The pandemic seems to be waning. People are vaccinating and the world seems a bit more, dare I say it lest I jinx it, hopeful.
It's been almost a year. I keep thinking of that so I don't forget. How reality can change in an instant. One day you're flying for a writing conference and a couple of weeks later, lockdown.
I remember the days when I would meet up with my besties on a regular basis to drink, eat and commiserate. I've been rewatching the series "Sex and the City" and what I love about it most, and what I miss the most right now, are my female friendships and bonding. The show is a guilty pleasure because in some ways what seemed risqué is now passé, and Samantha clearly needs therapy. But I love it despite all that.

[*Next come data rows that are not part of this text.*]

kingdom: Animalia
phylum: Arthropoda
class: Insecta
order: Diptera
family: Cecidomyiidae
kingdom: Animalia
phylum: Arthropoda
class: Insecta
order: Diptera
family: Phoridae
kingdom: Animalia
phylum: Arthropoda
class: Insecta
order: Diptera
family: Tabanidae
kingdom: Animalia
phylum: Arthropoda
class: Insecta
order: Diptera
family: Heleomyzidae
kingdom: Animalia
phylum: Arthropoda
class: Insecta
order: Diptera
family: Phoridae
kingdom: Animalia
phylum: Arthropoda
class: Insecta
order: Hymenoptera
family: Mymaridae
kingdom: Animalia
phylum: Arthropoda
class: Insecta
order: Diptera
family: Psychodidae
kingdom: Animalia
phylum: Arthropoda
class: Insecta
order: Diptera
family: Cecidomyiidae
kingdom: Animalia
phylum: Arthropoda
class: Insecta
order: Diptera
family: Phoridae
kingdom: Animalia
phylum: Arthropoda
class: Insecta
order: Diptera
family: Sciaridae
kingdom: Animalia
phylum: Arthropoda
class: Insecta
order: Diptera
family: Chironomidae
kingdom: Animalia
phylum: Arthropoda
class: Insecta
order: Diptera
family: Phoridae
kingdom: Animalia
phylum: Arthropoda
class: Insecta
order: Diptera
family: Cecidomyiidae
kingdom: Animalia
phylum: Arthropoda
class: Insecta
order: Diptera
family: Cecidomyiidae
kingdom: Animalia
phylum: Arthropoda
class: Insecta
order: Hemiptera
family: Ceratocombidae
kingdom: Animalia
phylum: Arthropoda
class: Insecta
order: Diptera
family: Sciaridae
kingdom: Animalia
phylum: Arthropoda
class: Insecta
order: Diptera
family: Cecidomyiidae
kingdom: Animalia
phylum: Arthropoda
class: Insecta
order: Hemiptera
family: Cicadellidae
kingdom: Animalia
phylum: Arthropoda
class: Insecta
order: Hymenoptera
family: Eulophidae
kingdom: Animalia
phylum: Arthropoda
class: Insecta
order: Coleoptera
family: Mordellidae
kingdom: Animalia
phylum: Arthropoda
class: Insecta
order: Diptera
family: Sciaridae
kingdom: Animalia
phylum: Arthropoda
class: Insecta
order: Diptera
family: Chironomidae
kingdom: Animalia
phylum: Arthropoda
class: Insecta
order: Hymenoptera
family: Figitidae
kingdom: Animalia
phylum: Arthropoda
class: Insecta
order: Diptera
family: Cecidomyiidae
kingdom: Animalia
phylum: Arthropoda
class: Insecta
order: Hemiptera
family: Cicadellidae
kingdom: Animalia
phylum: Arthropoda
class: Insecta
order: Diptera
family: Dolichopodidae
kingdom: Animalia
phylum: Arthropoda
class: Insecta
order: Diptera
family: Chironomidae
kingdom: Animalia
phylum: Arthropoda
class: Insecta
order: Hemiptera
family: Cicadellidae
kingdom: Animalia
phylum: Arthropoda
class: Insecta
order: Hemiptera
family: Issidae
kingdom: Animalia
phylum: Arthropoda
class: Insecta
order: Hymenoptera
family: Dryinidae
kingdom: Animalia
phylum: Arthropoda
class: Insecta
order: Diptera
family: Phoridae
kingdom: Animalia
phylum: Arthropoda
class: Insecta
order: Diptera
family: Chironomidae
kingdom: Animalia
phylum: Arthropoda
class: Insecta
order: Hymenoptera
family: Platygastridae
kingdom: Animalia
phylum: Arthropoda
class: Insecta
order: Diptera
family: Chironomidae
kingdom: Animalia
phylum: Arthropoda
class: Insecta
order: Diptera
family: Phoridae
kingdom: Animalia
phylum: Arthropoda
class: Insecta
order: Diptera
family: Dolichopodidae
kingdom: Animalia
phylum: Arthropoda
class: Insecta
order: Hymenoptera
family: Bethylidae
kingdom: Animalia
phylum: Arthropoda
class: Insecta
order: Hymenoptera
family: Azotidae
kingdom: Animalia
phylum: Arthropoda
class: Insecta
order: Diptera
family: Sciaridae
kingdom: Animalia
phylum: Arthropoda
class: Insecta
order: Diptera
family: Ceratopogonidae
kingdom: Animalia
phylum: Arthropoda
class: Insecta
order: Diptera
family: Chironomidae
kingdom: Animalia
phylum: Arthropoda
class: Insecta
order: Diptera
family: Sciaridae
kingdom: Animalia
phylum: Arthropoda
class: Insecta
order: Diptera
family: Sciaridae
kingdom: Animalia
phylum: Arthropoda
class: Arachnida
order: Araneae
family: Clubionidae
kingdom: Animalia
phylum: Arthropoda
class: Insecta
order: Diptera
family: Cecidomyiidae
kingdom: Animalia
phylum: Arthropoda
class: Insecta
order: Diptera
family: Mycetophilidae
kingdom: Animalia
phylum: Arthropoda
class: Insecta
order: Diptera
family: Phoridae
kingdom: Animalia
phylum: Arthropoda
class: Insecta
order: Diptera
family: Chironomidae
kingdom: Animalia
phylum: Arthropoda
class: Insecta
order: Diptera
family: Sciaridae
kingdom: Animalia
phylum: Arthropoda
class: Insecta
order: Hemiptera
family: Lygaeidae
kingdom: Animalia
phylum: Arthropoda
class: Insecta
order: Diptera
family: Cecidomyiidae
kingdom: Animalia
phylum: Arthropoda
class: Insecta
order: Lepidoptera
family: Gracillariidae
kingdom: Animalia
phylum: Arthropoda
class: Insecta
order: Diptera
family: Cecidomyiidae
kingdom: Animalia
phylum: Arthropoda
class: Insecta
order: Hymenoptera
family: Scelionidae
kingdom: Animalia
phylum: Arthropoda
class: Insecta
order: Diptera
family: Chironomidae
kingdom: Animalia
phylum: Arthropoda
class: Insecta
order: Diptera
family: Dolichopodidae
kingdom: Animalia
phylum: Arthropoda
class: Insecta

I've always said, I'm a mix between Carrie and Miranda, a writer and a lawyer. Free spirited and quirky, along with somewhat neurotic and controlling. I've always been drawn in by the start of each episode of the series, with Carrie writing and discussing a piece for her column.
I also appreciate them showing how hard it is to be a writer, all of the financial instability, the writer's block and the deadlines. Then last night, I was watching the episode where they turn Carrie's columns into a book and all I could think was, lucky girl! If only it was so easy!
The other thing I love about the show is that it's a love letter to New York. There is literally an episode about Carrie's love for her city (the one with the sailors). Geography and my love for my hometown are so much a part of me, my life and my writing that I can totally relate.
And it made me think, is a hometown that you love a healthy tether to the past or a way to avoid a new future?
I guess, we are where we are. And right now, I am where I am. And that's here, getting up and putting on a punk rock tee and sweats to drink coffee in the IE. It's not sexy but it's my city.